» **PROVIDED INFORMATION**:
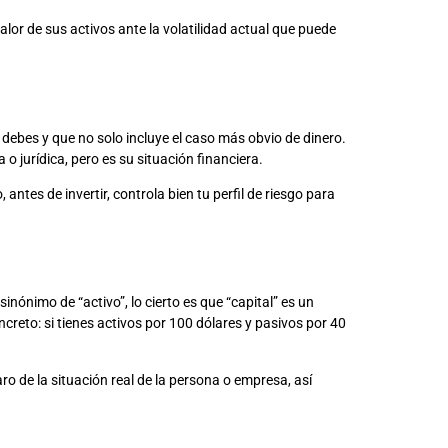
alor de sus activos ante la volatilidad actual que puede
 debes y que no solo incluye el caso más obvio de dinero.
o jurídica, pero es su situación financiera.
ntes de invertir, controla bien tu perfil de riesgo para
inónimo de “activo”, lo cierto es que “capital” es un
oncreto: si tienes activos por 100 dólares y pasivos por 40
 de la situación real de la persona o empresa, así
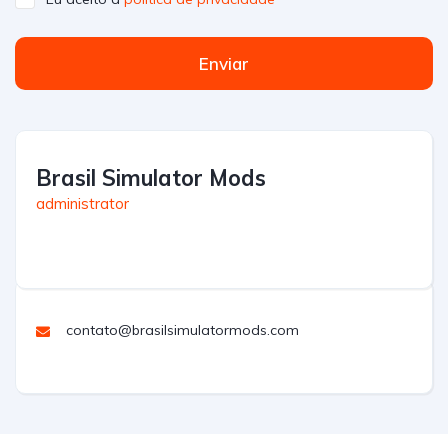
Enviar
Brasil Simulator Mods
administrator
contato@brasilsimulatormods.com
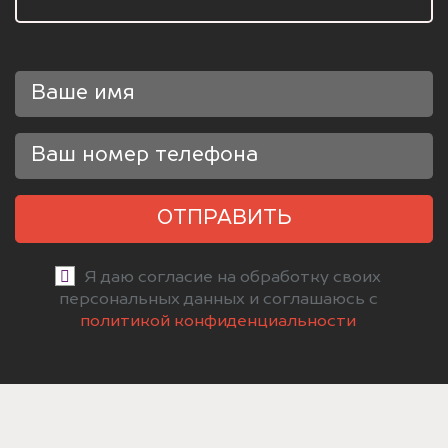
ОТПРАВИТЬ
Я даю согласие на обработку своих
персональных данных и соглашаюсь с
политикой конфиденциальности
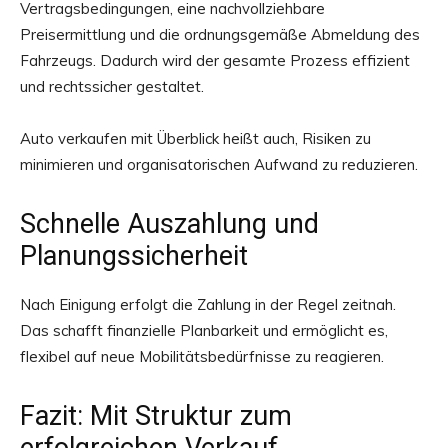
Vertragsbedingungen, eine nachvollziehbare
Preisermittlung und die ordnungsgemäße Abmeldung des
Fahrzeugs. Dadurch wird der gesamte Prozess effizient
und rechtssicher gestaltet.
Auto verkaufen mit Überblick heißt auch, Risiken zu
minimieren und organisatorischen Aufwand zu reduzieren.
Schnelle Auszahlung und
Planungssicherheit
Nach Einigung erfolgt die Zahlung in der Regel zeitnah.
Das schafft finanzielle Planbarkeit und ermöglicht es,
flexibel auf neue Mobilitätsbedürfnisse zu reagieren.
Fazit: Mit Struktur zum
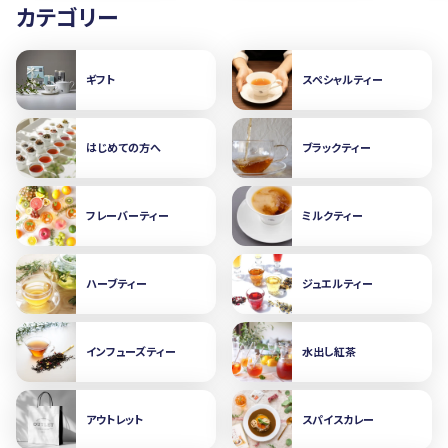
カテゴリー
ギフト
スペシャルティー
はじめての方へ
ブラックティー
フレーバーティー
ミルクティー
ハーブティー
ジュエルティー
インフューズティー
水出し紅茶
アウトレット
スパイスカレー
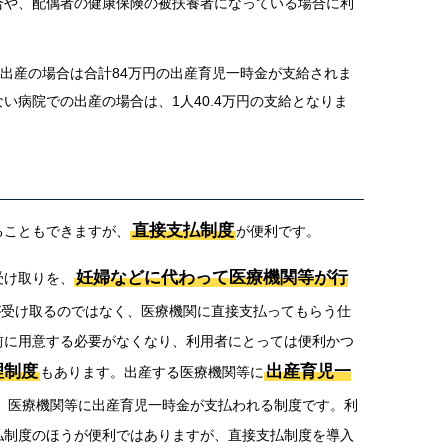
合や、配偶者の健康保険の被扶養者になっている場合に利
の出産の場合は合計84万円の出産育児一時金が支給されま
い病院での出産の場合は、1人40.4万円の支給となりま
直接支払制度
ることもできますが、
が便利です。
妊婦などに代わって医療機関等が行
受け取りを、
が受け取るのではなく、医療機関に直接支払ってもらう仕
前に用意する必要がなくなり、利用者にとっては便利かつ
理制度
出産育児一
もあります。出産する医療機関等に
、医療機関等に出産育児一時金が支払われる制度です。利
払制度のほうが便利ではありますが、直接支払制度を導入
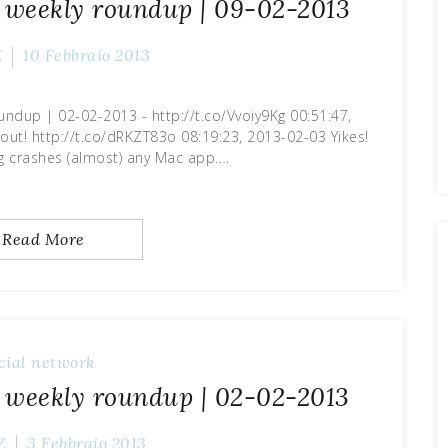
 weekly roundup | 09-02-2013
Z
10 Febbraio 2013
undup | 02-02-2013 - http://t.co/Vvoiy9Kg 00:51:47,
out! http://t.co/dRKZT83o 08:19:23, 2013-02-03 Yikes!
g crashes (almost) any Mac app.…
Read More
cial network
 weekly roundup | 02-02-2013
Z
3 Febbraio 2013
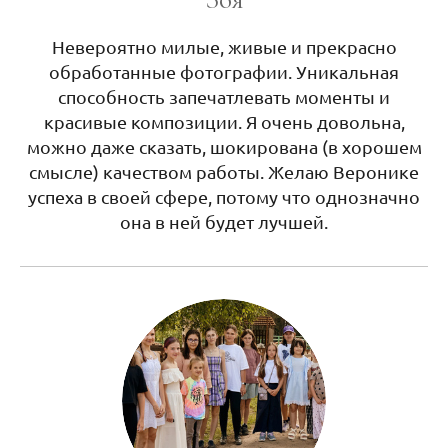
Невероятно милые, живые и прекрасно
обработанные фотографии. Уникальная
способность запечатлевать моменты и
красивые композиции. Я очень довольна,
можно даже сказать, шокирована (в хорошем
смысле) качеством работы. Желаю Веронике
успеха в своей сфере, потому что однозначно
она в ней будет лучшей.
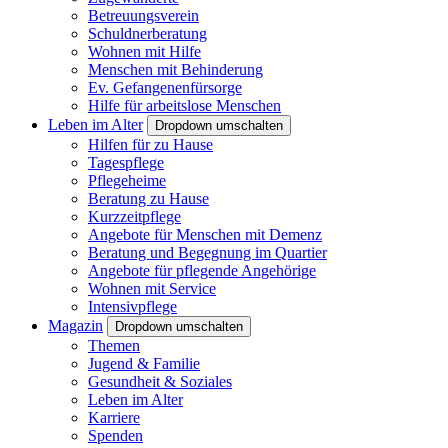
Betreuungsverein
Schuldnerberatung
Wohnen mit Hilfe
Menschen mit Behinderung
Ev. Gefangenenfürsorge
Hilfe für arbeitslose Menschen
Leben im Alter
Dropdown umschalten
Hilfen für zu Hause
Tagespflege
Pflegeheime
Beratung zu Hause
Kurzzeitpflege
Angebote für Menschen mit Demenz
Beratung und Begegnung im Quartier
Angebote für pflegende Angehörige
Wohnen mit Service
Intensivpflege
Magazin
Dropdown umschalten
Themen
Jugend & Familie
Gesundheit & Soziales
Leben im Alter
Karriere
Spenden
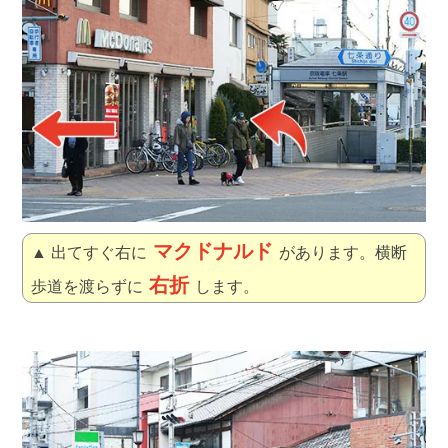
マクドナルド
▲ 出てすぐ右に
があります。横断
右折
歩道を渡らずに
します。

» **WHAT YOU SHOULD DO**:
Copy the text of every row above line for line, keeping each line identical to the original and leaving out the pictures.

» **RESPONSE TO THIS TASK**:
alor de sus activos ante la volatilidad actual que puede
 debes y que no solo incluye el caso más obvio de dinero.
o jurídica, pero es su situación financiera.
ntes de invertir, controla bien tu perfil de riesgo para
inónimo de “activo”, lo cierto es que “capital” es un
oncreto: si tienes activos por 100 dólares y pasivos por 40
 de la situación real de la persona o empresa, así
Enviar
Brasil Simulator Mods
administrator
contato@brasilsimulatormods.com
ОТПРАВИТЬ
Я даю согласие на обработку своих
персональных данных и соглашаюсь с
политикой конфиденциальности
Vertragsbedingungen, eine nachvollziehbare
Preisermittlung und die ordnungsgemäße Abmeldung des
Fahrzeugs. Dadurch wird der gesamte Prozess effizient
und rechtssicher gestaltet.
Auto verkaufen mit Überblick heißt auch, Risiken zu
minimieren und organisatorischen Aufwand zu reduzieren.
Schnelle Auszahlung und
Planungssicherheit
Nach Einigung erfolgt die Zahlung in der Regel zeitnah.
Das schafft finanzielle Planbarkeit und ermöglicht es,
flexibel auf neue Mobilitätsbedürfnisse zu reagieren.
Fazit: Mit Struktur zum
カテゴリー
ギフト
スペシャルティー
はじめての方へ
ブラックティー
フレーバーティー
ミルクティー
ハーブティー
ジュエルティー
インフューズティー
水出し紅茶
アウトレット
スパイスカレー
合や、配偶者の健康保険の被扶養者になっている場合に利
の出産の場合は合計84万円の出産育児一時金が支給されま
い病院での出産の場合は、1人40.4万円の支給となりま
直接支払制度
ることもできますが、
が便利です。
妊婦などに代わって医療機関等が行
受け取りを、
が受け取るのではなく、医療機関に直接支払ってもらう仕
前に用意する必要がなくなり、利用者にとっては便利かつ
理制度
出産育児一
もあります。出産する医療機関等に
、医療機関等に出産育児一時金が支払われる制度です。利
払制度のほうが便利ではありますが、直接支払制度を導入
 weekly roundup | 09-02-2013
Z
10 Febbraio 2013
undup | 02-02-2013 - http://t.co/Vvoiy9Kg 00:51:47,
out! http://t.co/dRKZT83o 08:19:23, 2013-02-03 Yikes!
g crashes (almost) any Mac app.…
Read More
cial network
 weekly roundup | 02-02-2013
Z
3 Febbraio 2013
Невероятно милые, живые и прекрасно
обработанные фотографии. Уникальная
способность запечатлевать моменты и
красивые композиции. Я очень довольна,
можно даже сказать, шокирована (в хорошем
смысле) качеством работы. Желаю Веронике
успеха в своей сфере, потому что однозначно
она в ней будет лучшей.
Betreuungsverein
Schuldnerberatung
Wohnen mit Hilfe
Menschen mit Behinderung
Ev. Gefangenenfürsorge
Hilfe für arbeitslose Menschen
Leben im Alter
Dropdown umschalten
Hilfen für zu Hause
Tagespflege
Pflegeheime
Beratung zu Hause
Kurzzeitpflege
Angebote für Menschen mit Demenz
Beratung und Begegnung im Quartier
Angebote für pflegende Angehörige
Wohnen mit Service
Intensivpflege
Magazin
Dropdown umschalten
Themen
Jugend & Familie
Gesundheit & Soziales
Leben im Alter
Karriere
Spenden
マクドナルド
▲ 出てすぐ右に
があります。横断
右折
歩道を渡らずに
します。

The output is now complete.